──────── EXERCISE TEXT

- Directed by: Werner Jacobs
- Written by: Janne Furch; Viktor Léon (libretto); Leo Stein (libretto);
- Based on: The Merry Widow 1905 operetta by Franz Lehár Victor Léon (libretto) Leo Stein (libretto)
- Produced by: Herbert Gruber
- Starring: Peter Alexander; Karin Hübner; Gunther Philipp;
- Cinematography: Friedl Behn-Grund; Rudolf Sandtner;
- Edited by: Arnfried Heyne
- Music by: Franz Lehár (operetta); Johannes Fehring;
- Production companies: Sascha Film; Critérion Film;
- Distributed by: Constantin Film
- Release date: 20 December 1962;
- Running time: 110 minutes
- Countries: Austria; France;
- Language: German

= The Merry Widow (1962 film) =

The Merry Widow (German: Die lustige Witwe) is a 1962 Austrian-French musical film directed by Werner Jacobs and starring Peter Alexander, Karin Hübner and Gunther Philipp. It is based on the 1905 operetta The Merry Widow by Franz Lehár.

────────────────
──────── EXTRACTED RECORDS

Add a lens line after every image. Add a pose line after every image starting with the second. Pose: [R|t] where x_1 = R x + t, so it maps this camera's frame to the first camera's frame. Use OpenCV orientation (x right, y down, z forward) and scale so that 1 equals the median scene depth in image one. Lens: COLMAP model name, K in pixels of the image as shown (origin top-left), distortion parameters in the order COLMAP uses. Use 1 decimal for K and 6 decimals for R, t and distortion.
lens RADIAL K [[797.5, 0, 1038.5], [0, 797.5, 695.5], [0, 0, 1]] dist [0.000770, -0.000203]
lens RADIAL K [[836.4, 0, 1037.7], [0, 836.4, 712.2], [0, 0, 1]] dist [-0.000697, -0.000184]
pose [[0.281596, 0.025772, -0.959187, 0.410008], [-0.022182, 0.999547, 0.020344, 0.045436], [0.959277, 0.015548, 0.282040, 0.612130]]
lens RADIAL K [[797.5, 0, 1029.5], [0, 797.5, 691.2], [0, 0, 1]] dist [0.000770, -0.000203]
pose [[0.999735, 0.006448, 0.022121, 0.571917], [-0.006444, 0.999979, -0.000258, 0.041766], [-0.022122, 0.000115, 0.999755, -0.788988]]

────────────────
──────── EXTRACTED RECORDS

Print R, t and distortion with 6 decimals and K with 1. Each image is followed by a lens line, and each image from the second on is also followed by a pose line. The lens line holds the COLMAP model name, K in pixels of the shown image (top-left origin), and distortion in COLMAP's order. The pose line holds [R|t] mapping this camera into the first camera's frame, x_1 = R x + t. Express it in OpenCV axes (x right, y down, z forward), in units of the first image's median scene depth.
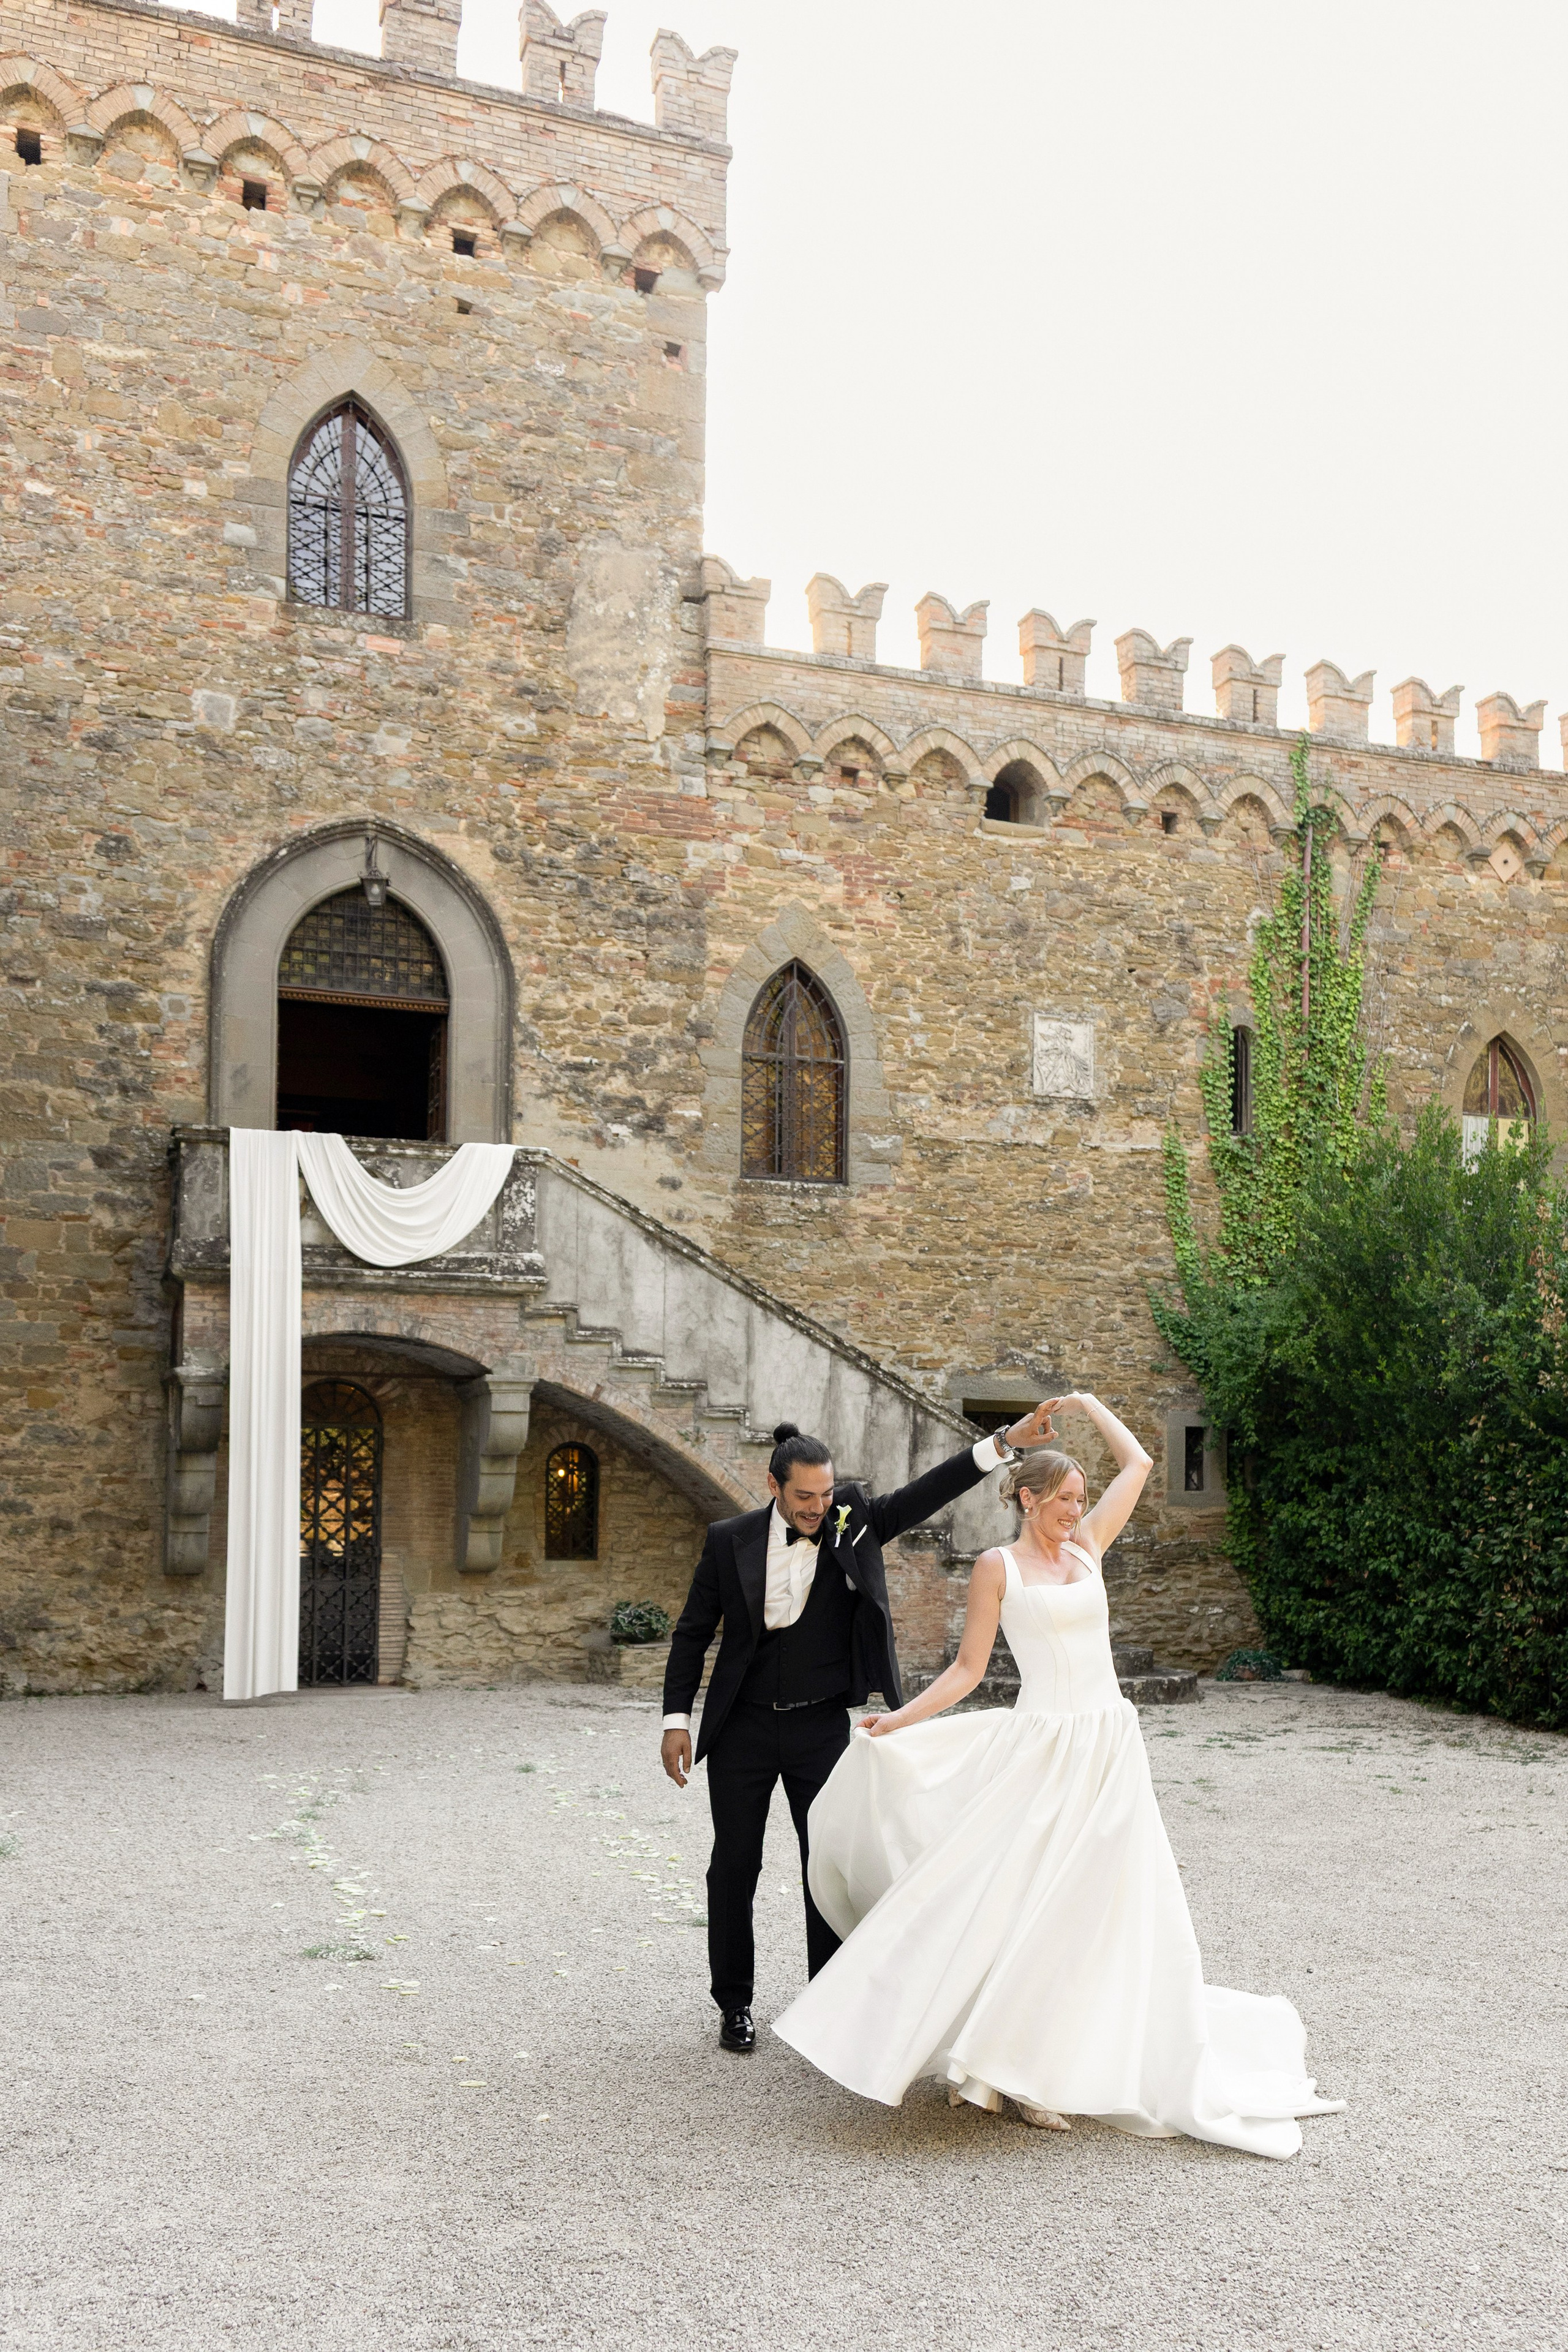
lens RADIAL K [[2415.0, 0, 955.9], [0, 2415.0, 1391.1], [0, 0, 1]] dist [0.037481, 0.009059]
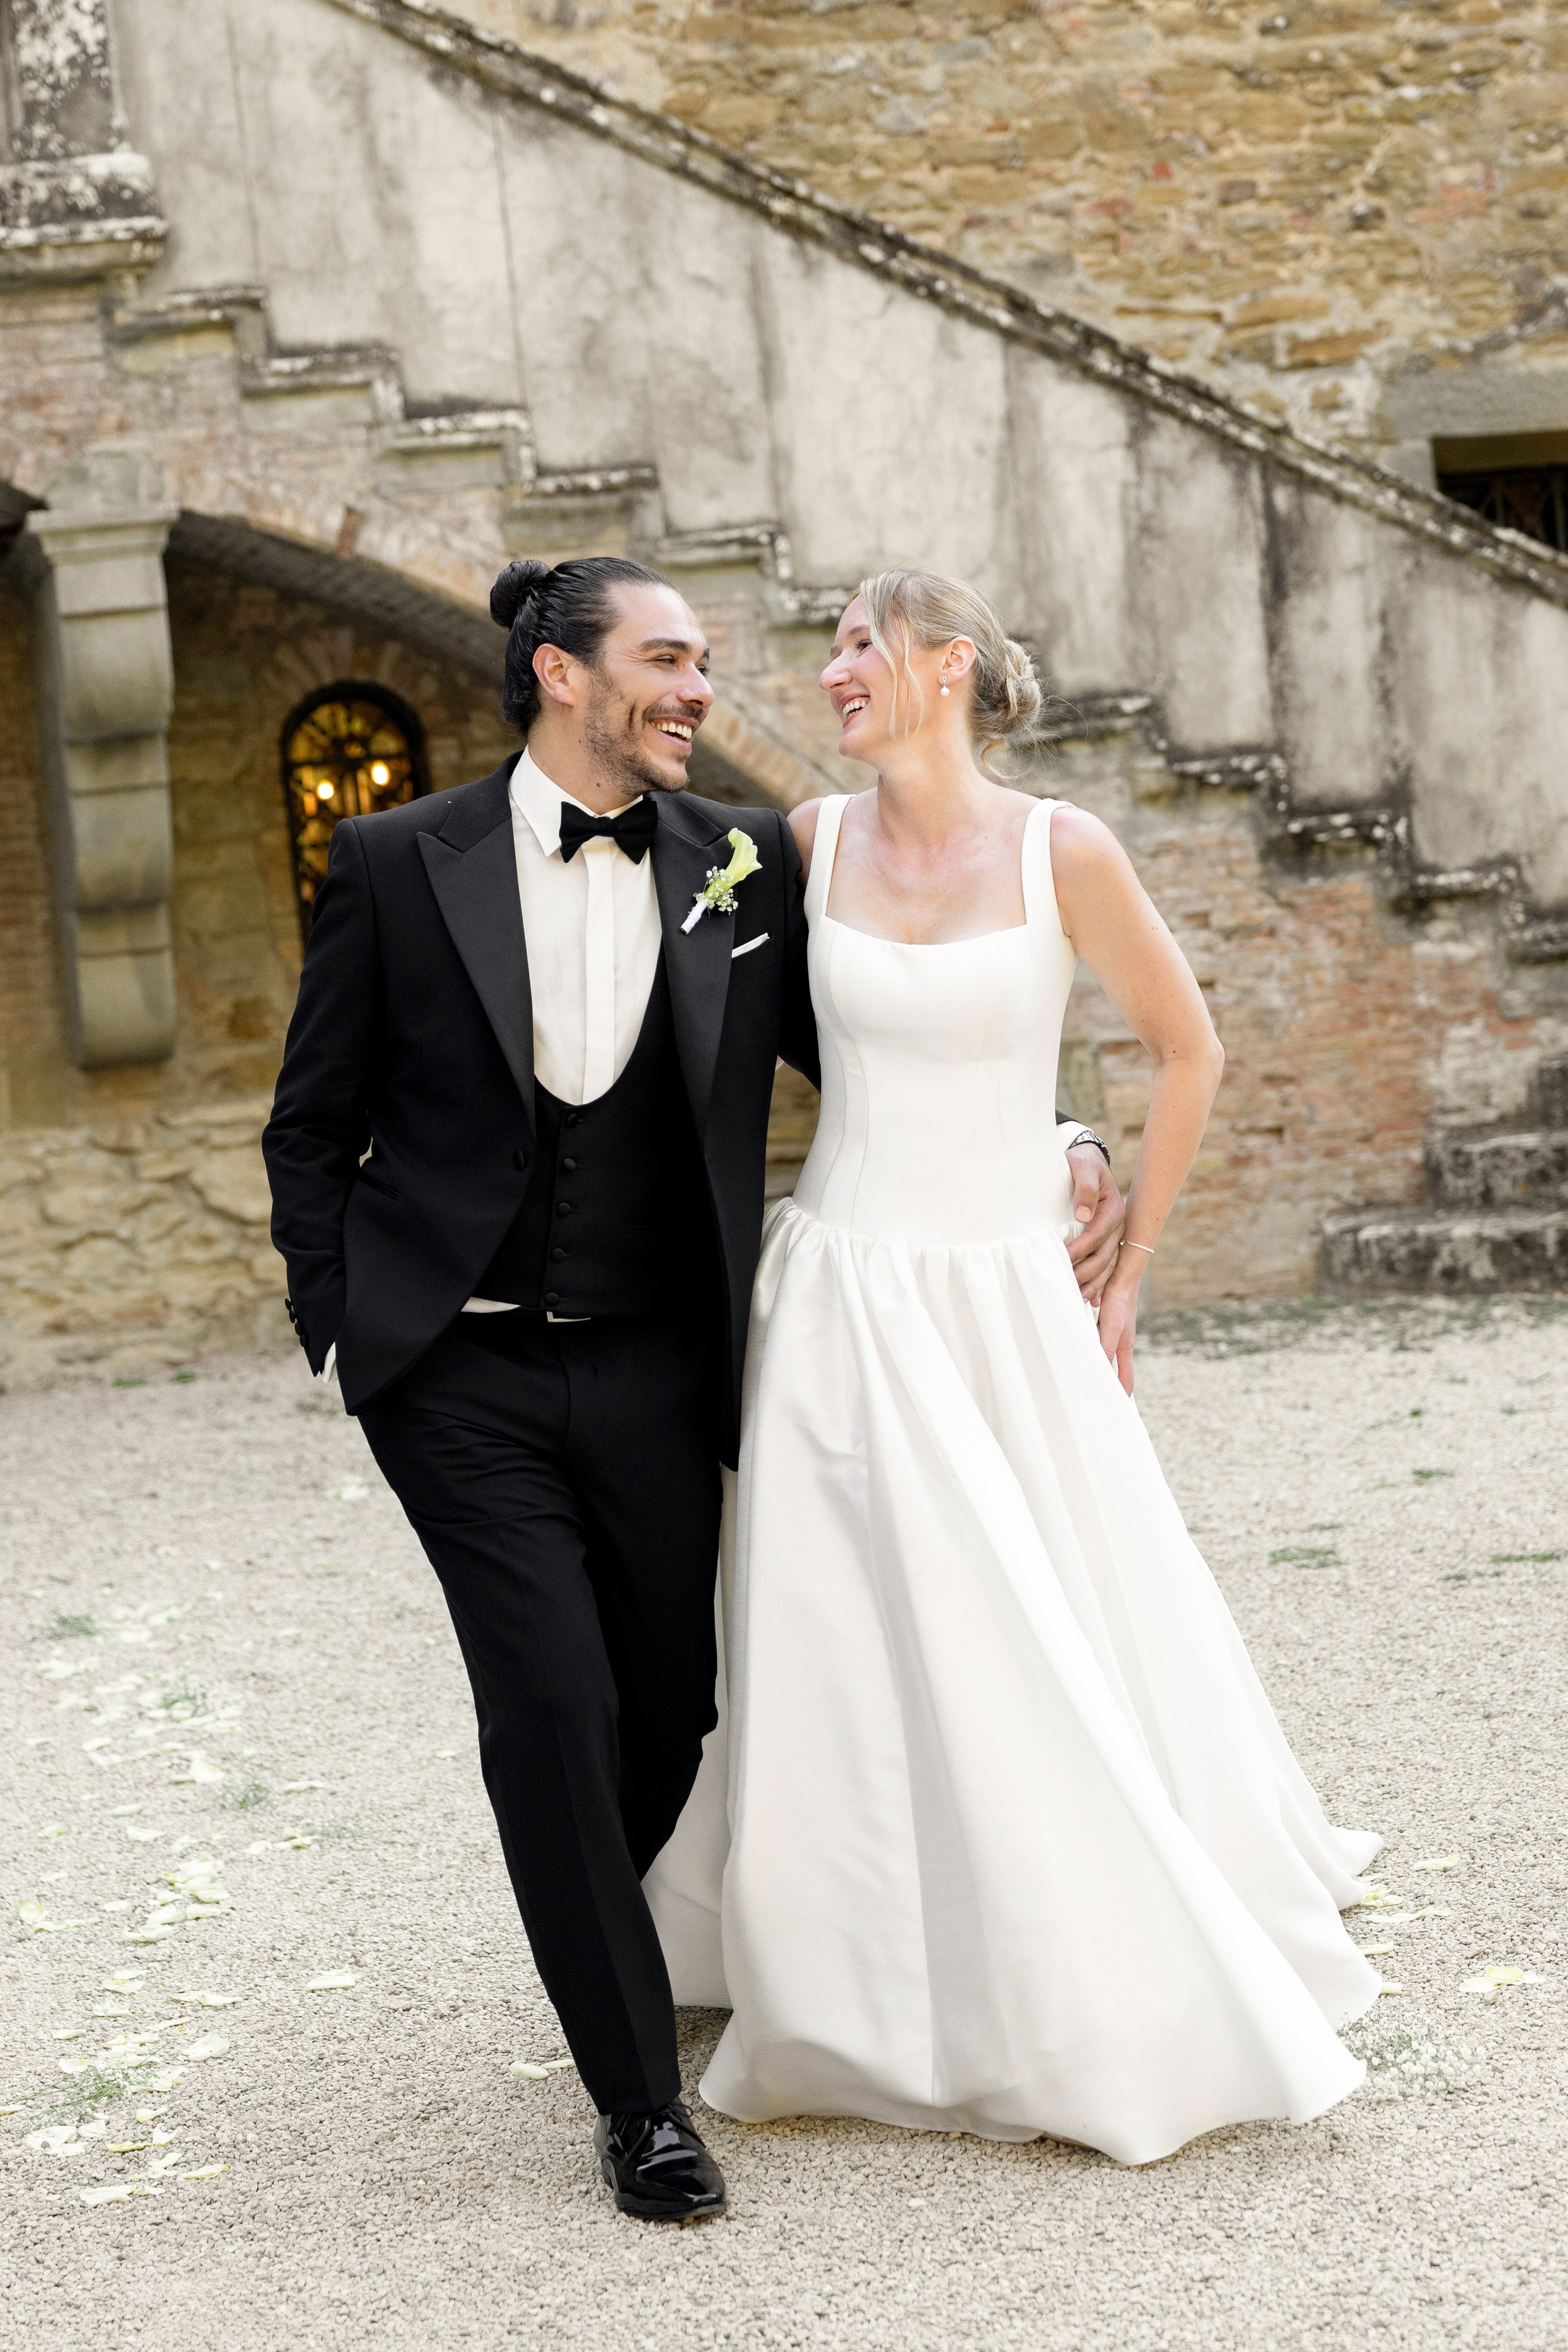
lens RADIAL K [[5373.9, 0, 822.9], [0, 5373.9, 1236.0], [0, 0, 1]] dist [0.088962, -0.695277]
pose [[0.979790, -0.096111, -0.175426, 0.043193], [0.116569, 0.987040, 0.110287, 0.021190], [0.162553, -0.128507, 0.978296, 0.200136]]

────────────────

YOUR TASK - Copy the part of the text on The Merry Widow between "The Merry Widow (German: Die" and "by Franz Lehár.", inclusive, without changing any of it.

TASK RESULT -
The Merry Widow (German: Die lustige Witwe) is a 1962 Austrian-French musical film directed by Werner Jacobs and starring Peter Alexander, Karin Hübner and Gunther Philipp. It is based on the 1905 operetta The Merry Widow by Franz Lehár.